I've read a couple online description of CBOW and Skip-Gram and usually the descriptions starts like this:

1. We need to train models on words
2. So we encode words using vectors
3. One-hot encoding is not efficient representation, we deal with this issue with CBOW and Skip-Gram
4. CBOW is a model that allows you to predict the center word given the surrounding context
5. Skip-gram does the reverse, by allowing you to predict the context given a center word

...

But wait. The problem we had (at step 3) was that one-hot encoding does a poor job at representing words. How does predicting a word help with the encoding process?! It seems we completely forgot about what we were setting out to do.

Answer 1

I believe you're missing an essential point in both objectives in that we are trying to learn a distribute drepresentation $\in \Re^d$ as opposed to using the one hot encodings.

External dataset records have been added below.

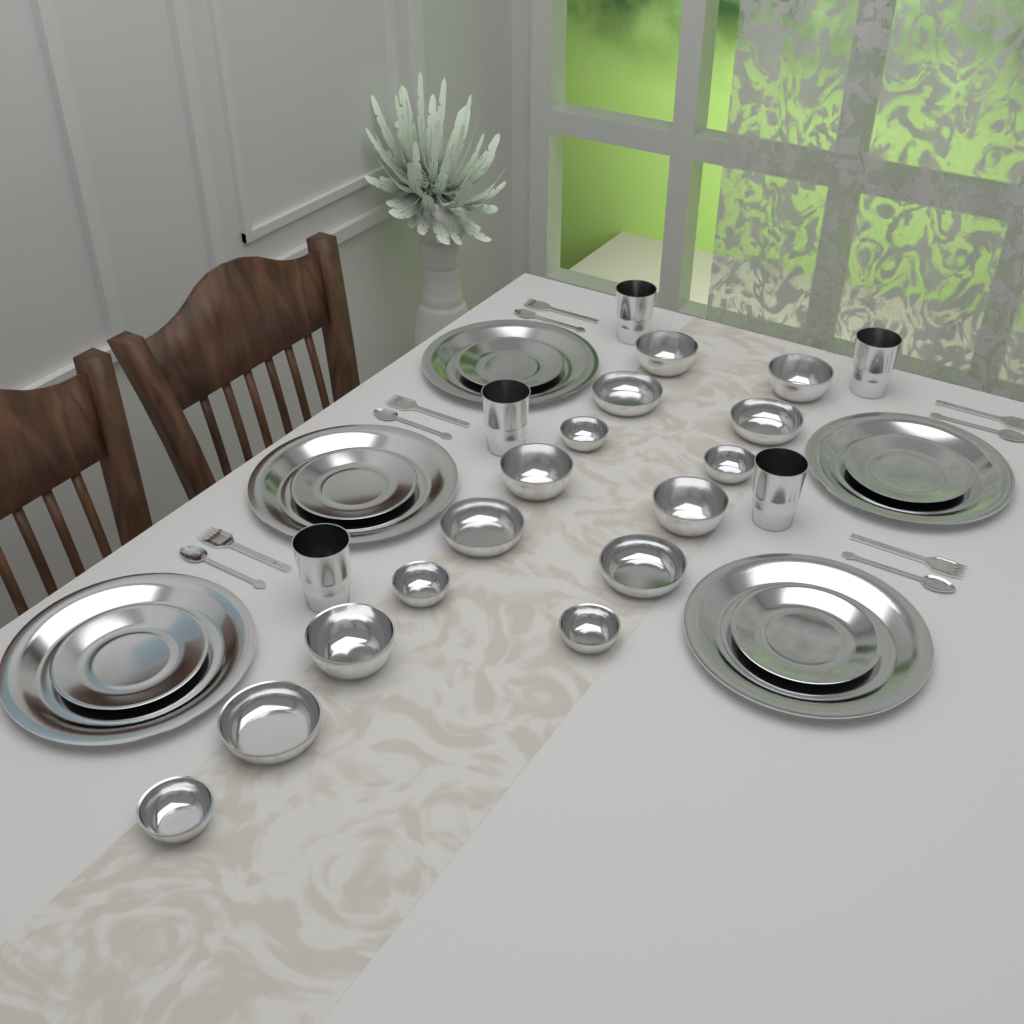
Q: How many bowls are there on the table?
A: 15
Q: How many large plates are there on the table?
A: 5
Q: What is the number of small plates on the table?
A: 5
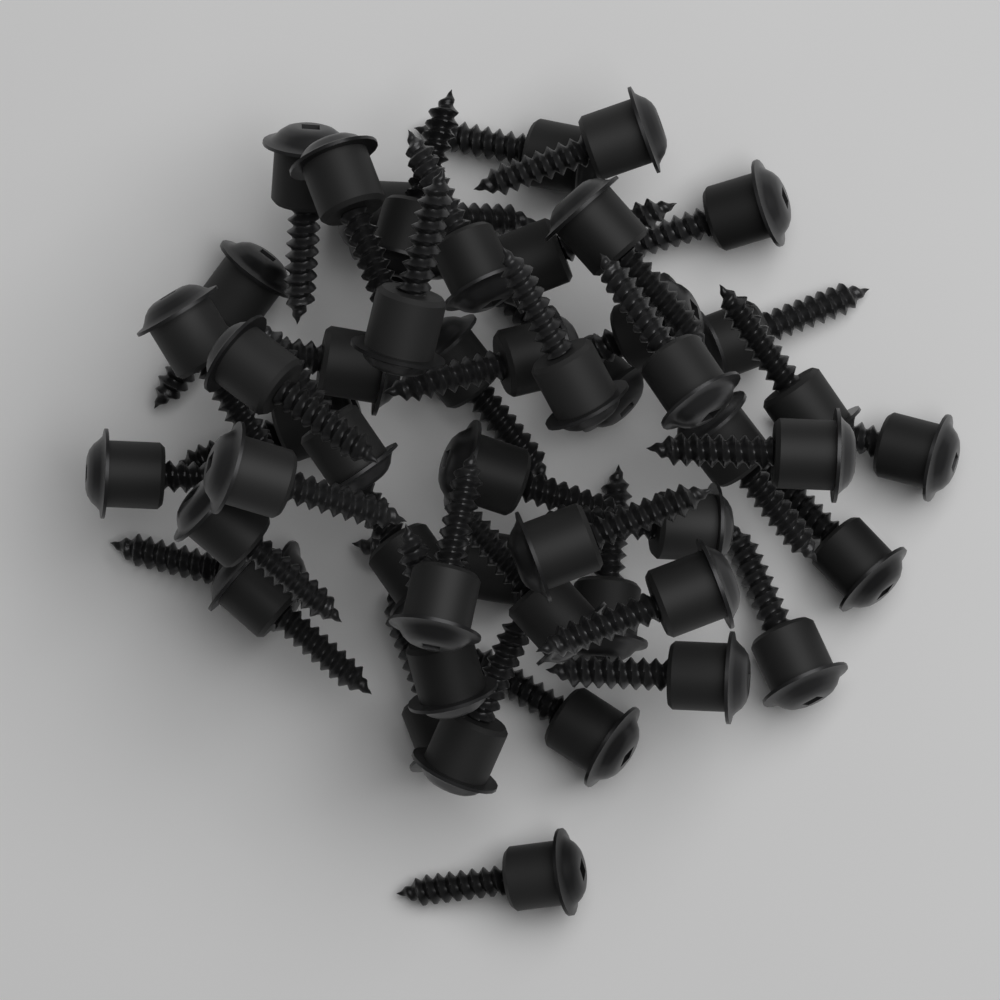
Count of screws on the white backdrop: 50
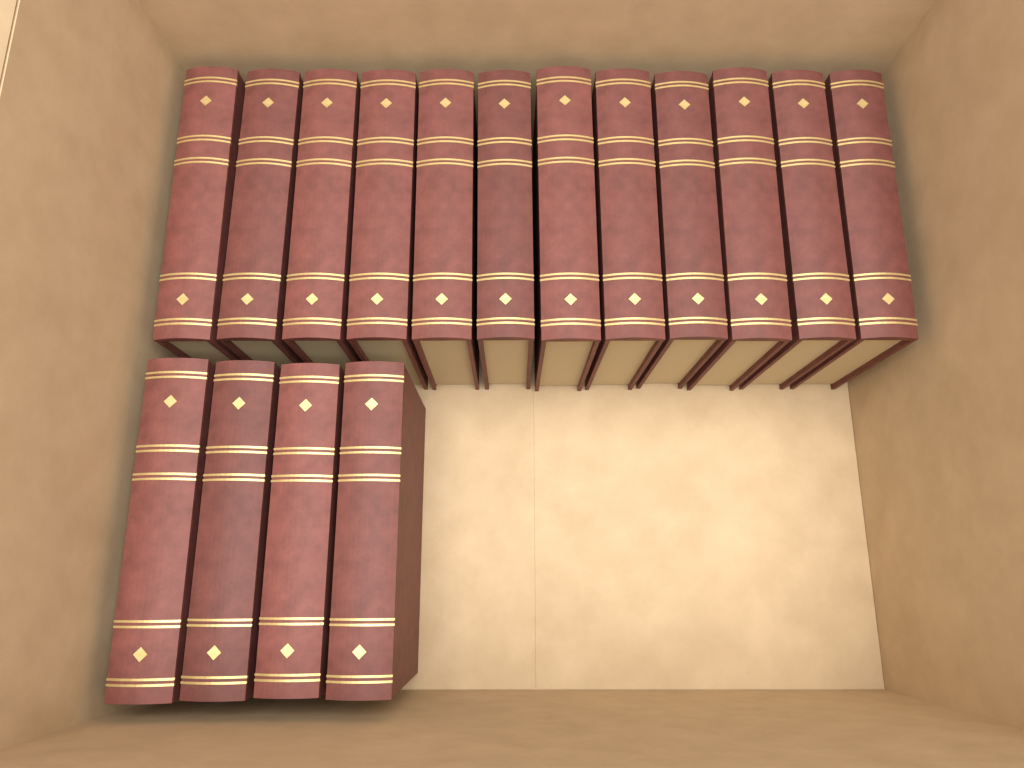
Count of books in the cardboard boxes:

Consider the example of having a vocabulary of size $|V|$, then we can represent each word using a one hot encoding $\in [0, 1]^{|V|}$.

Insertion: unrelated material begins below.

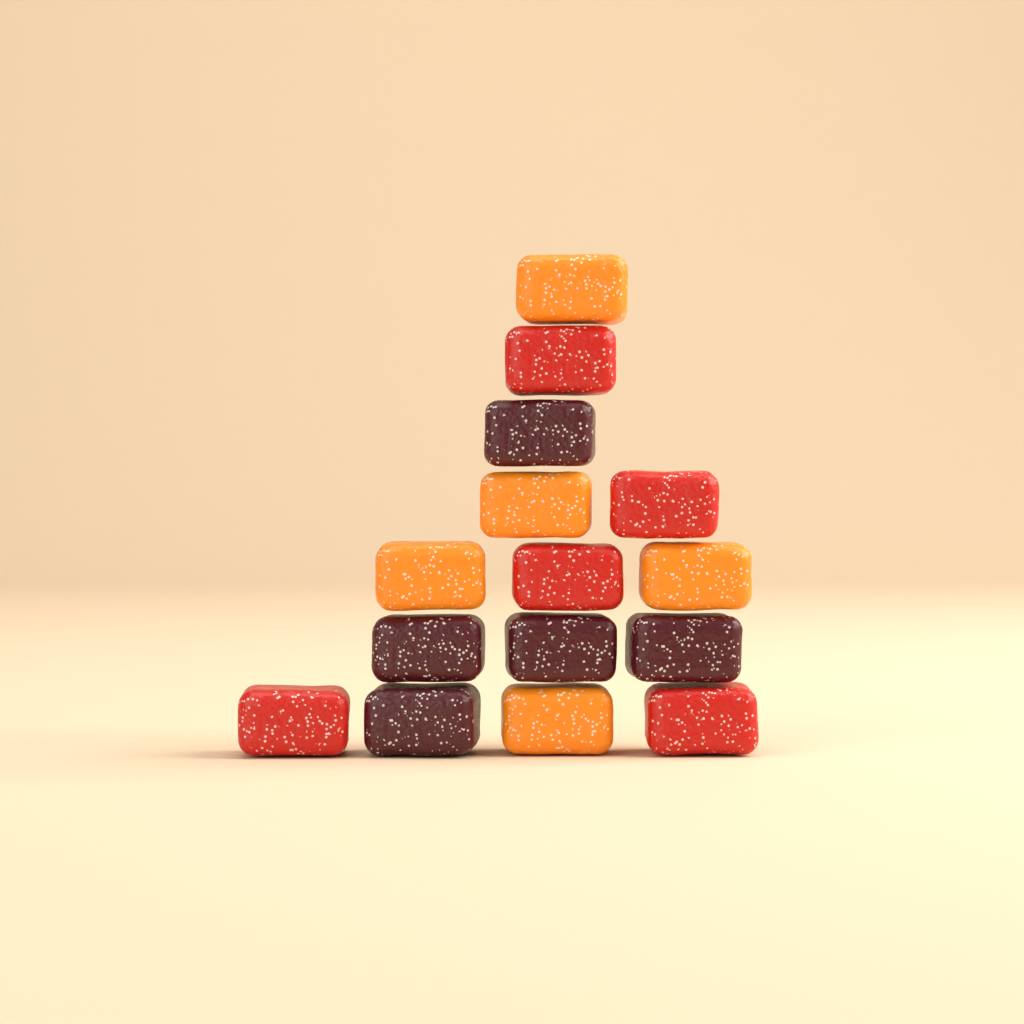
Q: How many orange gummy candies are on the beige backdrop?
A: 5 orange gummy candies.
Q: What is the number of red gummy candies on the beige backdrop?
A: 5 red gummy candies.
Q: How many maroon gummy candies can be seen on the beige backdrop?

The skip-gram model will work as follows given a set of parameters $E \in \Re^{d \times |V|}$, and $W \in \Re^{d \times |V|}$:

1. Generate the one hot input vector $x \in [0, 1]^{|V|}$ for the center word
2. Obtain the embedding for the word vector $e = Ex \in \Re^d$
3. We then generate scores $z = W^Te \in \Re^{|V|}$ for the surrounding words

We can then normalize the scores using a softmax function $y = \text{softmax}(z)$, where $y_i$ are the probabilities of observing each context word. Here, the objective is to learn the parameters $E$ & $W$ so that our probabilities $y$ match the true one hot encodings of the context words given the center word.

I gave the example of skip-gram above, but CBOW is essentially the same but reversed. For more details on the objective function you could refer to [1], or for a visual explanation of the whole process [2].

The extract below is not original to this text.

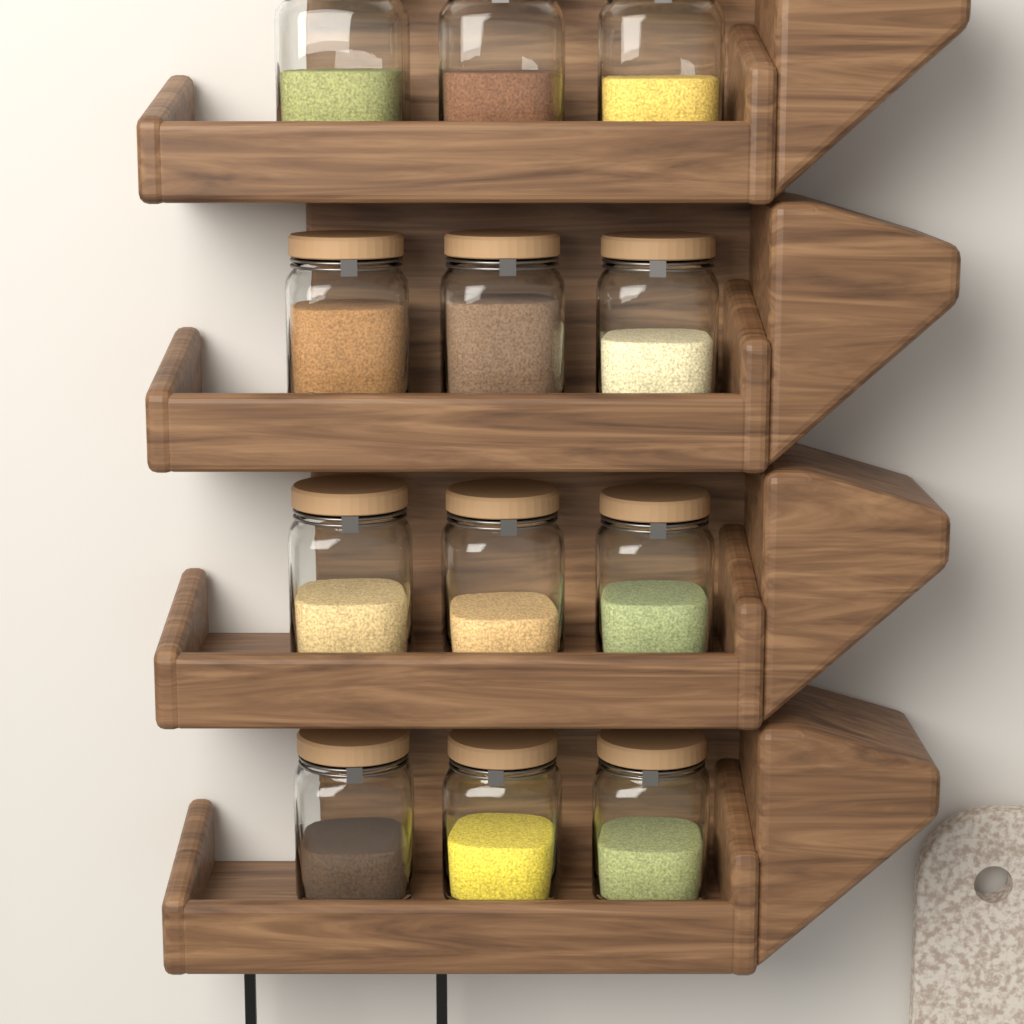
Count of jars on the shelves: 12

[1] https://papers.nips.cc/paper/5021-distributed-representations-of-words-and-phrases-and-their-compositionality.pdf

[2] http://jalammar.github.io/illustrated-word2vec/ [2]

Answer 2

The explanation of step 3 seems oversimplified, to extend it a bit:
> one-hot encoding is not efficient representation,
> so we want to use dense vector encoding instead,
> but unlike one-hot encoding it's not clear how should we represent discrete words as continuous vectors,
> we deal with this issue with CBOW and Skip-Gram.

Hope that answers your question.

Answer 3

First, "efficient representation" is a very vague term that you should avoid. For instance, one-hot encoding is way more efficient in terms of memory. It takes way, way more memory to encode 300 real-values than a single integer from 1 to $|V|$.

On the other hand, one-hot representation of words are not efficient statistically, because words are distributed according to heavy tailed distributions. That is, if you take a random word in your corpus, it will likely be a rare words. Conversely, frequent words account for a lot of the total number of occurences.

The consequence is clear on the following task. You want to classify text. If you use logistic regression on the sum of one-hot vectors (bag-of-word representation), the parameters associated with rare words will be fit based on very little data and the classifier might be unreliable. On the other hand, if you use the sum of word embeddings (bag-of-vector) there is no component that is estimated with little data so it should be more reliable.